**Görev 1**
Suriye harekâtını konu alan metinde "24 Ağustos sabahına" ile "Biden Ankara’da olacaktı." arasındaki bölümü, bu iki ifade de dahil olmak üzere, harfi harfine yeniden yazın.

**İncelenen metin**
+++

İçeriğe geç

Biz Suriye’ye Niye Girmiştik?

15 Temmuz darbesinden önce Dışişleri Bakanı Mevlüt Çavuşoğlu başta olmak üzere tüm devlet yetkilileri, “ABD, Suriye’ye girmemizi istiyor. Ancak müttefikler birlikte hareket ederse, olur” diyordu.

24 Ağustos sabahına uyandığımızda “Fırat Kalkanı Harekâtı”nın başladığını duyduk. O gün, birkaç saat sonra ABD Başkan Yardımcısı Joe Biden Ankara’da olacaktı.

Operasyonla ilgili Başbakanlık’tan, “TSK ve koalisyon hava kuvvetleri tarafından Suriye’nin Halep kentine bağlı Cerablus bölgesine, terör örgütü IŞİD’ten temizlenmesi amacıyla askeri harekat başlatılmıştır” açıklaması yapıldığı halde, hepimiz operasyonun öncelikle PKK’nın Suriye kolu PYD-YPG’ye karşı ve “Kürt koridorunun” engellenmesi amacıyla yapıldığını sandık…

Üstelik;

Şimdilerde Erdoğan’ın ABD’ye ilişkin açıklamaları için “gülünç” ifadesini kullanan Dışişleri Bakanlığı Sözcüsü Mark Toner, “Her iki tarafa da burada asıl düşmanın IŞİD olduğunu hatırlatmaya çalışıyoruz”,

Beyaz Saray Sözcüsü, “NATO müttefikimiz Türkiye DAEŞ karşıtı çabalara değerli katkılarda bulundu”,

ABD Savunma Bakanlığı Sözcüsü Cook, “Fırat Kalkanı Operasyonu DAEŞ’e büyük bir darbe vurdu”,

Fransa Dışişleri Bakanlığı, “Fransa, uluslararası koalisyonun ortağı olan Türkiye’nin IŞİD’le mücadeledeki çabalarını yoğunlaştırmasını memnuniyetle karşılamaktadır”,

Almanya Dışişleri Sözcüsü Martin Schafer, “Ankara, Uluslararası Koalisyon güçlerinin IŞİD’e karşı mücadeledeki hedefleri ve amaçları ile uyumlu hareket ediyor”,

İsrail Büyükelçiliği Ankara Maslahatgüzarı Amira Oron da, “Türkiye, sınırlarında IŞİD’in olmasına izin veremez. Türkiye’yle hemfikiriz ve destekliyoruz” demesine rağmen.

+++

**Görev 2**
Aşağıda verilen satırlarda "Odd_Corners_A" ifadesini içeren satırdan "Reading left to" ifadesini içeren satıra kadar, bu iki satır da dahil, her satırı hiçbir değişiklik yapmadan tekrarlayın.

**Kaynak bilgiler**
+++

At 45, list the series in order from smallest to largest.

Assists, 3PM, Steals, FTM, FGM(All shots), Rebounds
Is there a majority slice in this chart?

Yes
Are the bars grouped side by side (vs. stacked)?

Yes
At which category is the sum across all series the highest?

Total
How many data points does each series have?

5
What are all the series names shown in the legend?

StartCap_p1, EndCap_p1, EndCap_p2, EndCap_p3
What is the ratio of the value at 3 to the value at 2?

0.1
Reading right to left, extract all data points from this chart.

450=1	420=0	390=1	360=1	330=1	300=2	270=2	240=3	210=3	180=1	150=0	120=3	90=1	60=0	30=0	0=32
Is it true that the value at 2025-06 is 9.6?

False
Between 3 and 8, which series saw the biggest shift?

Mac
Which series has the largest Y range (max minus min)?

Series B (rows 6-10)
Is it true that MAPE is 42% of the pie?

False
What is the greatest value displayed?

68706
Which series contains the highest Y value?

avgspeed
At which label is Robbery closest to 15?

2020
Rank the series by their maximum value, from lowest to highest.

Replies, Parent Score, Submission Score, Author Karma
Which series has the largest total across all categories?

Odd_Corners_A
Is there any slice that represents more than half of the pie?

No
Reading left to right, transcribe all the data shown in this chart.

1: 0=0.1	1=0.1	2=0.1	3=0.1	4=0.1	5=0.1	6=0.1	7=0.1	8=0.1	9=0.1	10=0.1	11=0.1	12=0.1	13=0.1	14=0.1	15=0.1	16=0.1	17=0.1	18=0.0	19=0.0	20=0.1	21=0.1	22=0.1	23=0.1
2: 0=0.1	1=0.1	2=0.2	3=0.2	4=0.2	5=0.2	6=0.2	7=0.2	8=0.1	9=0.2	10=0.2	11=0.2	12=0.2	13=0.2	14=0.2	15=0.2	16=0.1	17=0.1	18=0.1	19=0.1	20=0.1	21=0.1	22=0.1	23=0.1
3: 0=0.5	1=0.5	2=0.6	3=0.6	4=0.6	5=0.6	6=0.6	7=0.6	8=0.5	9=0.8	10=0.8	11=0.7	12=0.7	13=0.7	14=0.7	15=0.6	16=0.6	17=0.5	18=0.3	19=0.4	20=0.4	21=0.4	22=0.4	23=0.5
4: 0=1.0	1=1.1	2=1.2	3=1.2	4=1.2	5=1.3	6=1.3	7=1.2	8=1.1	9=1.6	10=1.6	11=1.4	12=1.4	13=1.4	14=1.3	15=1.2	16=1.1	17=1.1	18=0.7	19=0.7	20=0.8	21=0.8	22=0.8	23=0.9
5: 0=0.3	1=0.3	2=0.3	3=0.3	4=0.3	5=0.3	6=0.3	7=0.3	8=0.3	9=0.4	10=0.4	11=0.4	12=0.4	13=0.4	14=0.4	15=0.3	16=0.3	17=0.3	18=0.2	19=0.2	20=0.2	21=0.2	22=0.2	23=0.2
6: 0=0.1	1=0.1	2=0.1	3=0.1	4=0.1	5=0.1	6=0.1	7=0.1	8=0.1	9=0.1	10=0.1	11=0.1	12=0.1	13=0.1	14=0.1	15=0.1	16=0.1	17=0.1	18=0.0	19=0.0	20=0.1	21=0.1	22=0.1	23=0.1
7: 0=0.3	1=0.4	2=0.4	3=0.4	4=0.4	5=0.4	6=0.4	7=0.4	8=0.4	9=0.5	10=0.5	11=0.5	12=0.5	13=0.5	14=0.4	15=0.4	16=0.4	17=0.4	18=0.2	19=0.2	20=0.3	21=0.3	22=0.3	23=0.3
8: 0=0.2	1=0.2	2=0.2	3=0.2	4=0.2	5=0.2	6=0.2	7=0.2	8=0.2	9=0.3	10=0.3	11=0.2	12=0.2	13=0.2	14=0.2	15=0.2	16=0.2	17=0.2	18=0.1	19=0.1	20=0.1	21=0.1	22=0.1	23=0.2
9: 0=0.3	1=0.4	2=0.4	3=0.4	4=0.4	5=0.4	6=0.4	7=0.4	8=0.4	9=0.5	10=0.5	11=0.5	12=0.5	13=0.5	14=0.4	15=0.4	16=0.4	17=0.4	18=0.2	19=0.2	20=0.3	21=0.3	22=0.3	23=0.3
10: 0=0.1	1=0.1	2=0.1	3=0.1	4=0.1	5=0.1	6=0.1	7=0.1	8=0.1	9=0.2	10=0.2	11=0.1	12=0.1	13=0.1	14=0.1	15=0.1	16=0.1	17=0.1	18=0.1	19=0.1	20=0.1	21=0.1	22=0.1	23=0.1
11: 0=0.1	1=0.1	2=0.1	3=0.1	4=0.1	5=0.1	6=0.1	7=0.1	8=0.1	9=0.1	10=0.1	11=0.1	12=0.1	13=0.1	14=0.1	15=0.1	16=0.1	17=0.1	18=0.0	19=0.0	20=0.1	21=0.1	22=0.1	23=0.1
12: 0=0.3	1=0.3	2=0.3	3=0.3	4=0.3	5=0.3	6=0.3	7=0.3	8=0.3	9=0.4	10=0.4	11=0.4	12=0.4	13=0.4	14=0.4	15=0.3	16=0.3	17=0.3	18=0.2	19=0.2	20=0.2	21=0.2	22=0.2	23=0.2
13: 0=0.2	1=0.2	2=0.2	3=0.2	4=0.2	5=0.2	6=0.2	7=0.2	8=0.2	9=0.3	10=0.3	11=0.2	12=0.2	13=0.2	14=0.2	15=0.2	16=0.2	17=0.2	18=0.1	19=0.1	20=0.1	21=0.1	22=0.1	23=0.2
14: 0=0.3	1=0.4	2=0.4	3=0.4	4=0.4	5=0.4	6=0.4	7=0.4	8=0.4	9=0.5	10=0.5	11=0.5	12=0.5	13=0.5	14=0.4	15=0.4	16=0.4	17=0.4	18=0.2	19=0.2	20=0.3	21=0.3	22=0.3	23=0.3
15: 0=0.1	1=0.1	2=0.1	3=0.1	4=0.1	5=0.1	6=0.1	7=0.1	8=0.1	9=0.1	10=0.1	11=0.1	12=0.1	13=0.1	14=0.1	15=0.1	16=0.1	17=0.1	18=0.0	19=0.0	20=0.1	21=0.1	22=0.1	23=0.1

+++

**Yazılı yanıt 1**
24 Ağustos sabahına uyandığımızda “Fırat Kalkanı Harekâtı”nın başladığını duyduk. O gün, birkaç saat sonra ABD Başkan Yardımcısı Joe Biden Ankara’da olacaktı.

**Yazılı yanıt 2**
Odd_Corners_A
Is there any slice that represents more than half of the pie?

No
Reading left to right, transcribe all the data shown in this chart.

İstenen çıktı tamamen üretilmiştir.